Dataset entries
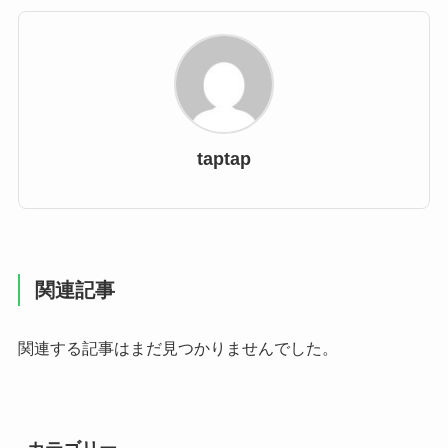
taptap
関連記事
関連する記事はまだ見つかりませんでした。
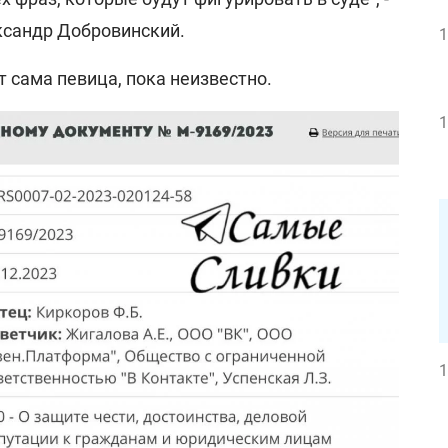
ксандр Добровинский.
1
т сама певица, пока неизвестно.
1
1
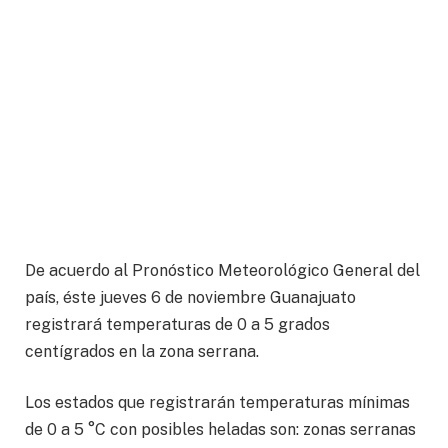
De acuerdo al Pronóstico Meteorológico General del
país, éste jueves 6 de noviembre Guanajuato
registrará temperaturas de 0 a 5 grados
centígrados en la zona serrana.
Los estados que registrarán temperaturas mínimas
de 0 a 5 °C con posibles heladas son: zonas serranas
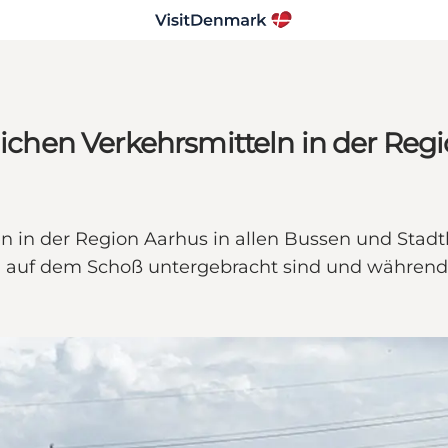
lichen Verkehrsmitteln in der Reg
en in der Region Aarhus in allen Bussen und St
 auf dem Schoß untergebracht sind und während 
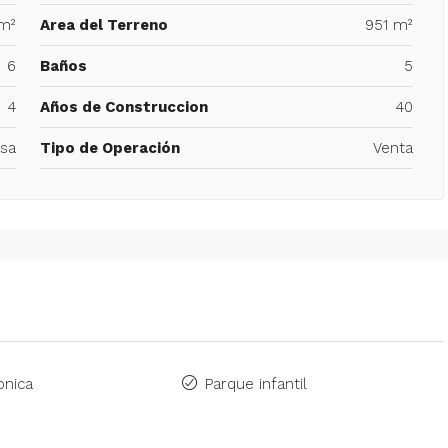
m²
Area del Terreno
951 m²
6
Baños
5
4
Años de Construccion
40
sa
Tipo de Operación
Venta
onica
Parque infantil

### WHAT THE EXERCISE ASKS
Restate the lines above from the one containing "ксандр Добровинский." through the one containing "de 0 a 5 °C", inclusive, exactly and without pictures.

### TASK OUTPUT
ксандр Добровинский.
1
т сама певица, пока неизвестно.
1
1
De acuerdo al Pronóstico Meteorológico General del
país, éste jueves 6 de noviembre Guanajuato
registrará temperaturas de 0 a 5 grados
centígrados en la zona serrana.
Los estados que registrarán temperaturas mínimas
de 0 a 5 °C con posibles heladas son: zonas serranas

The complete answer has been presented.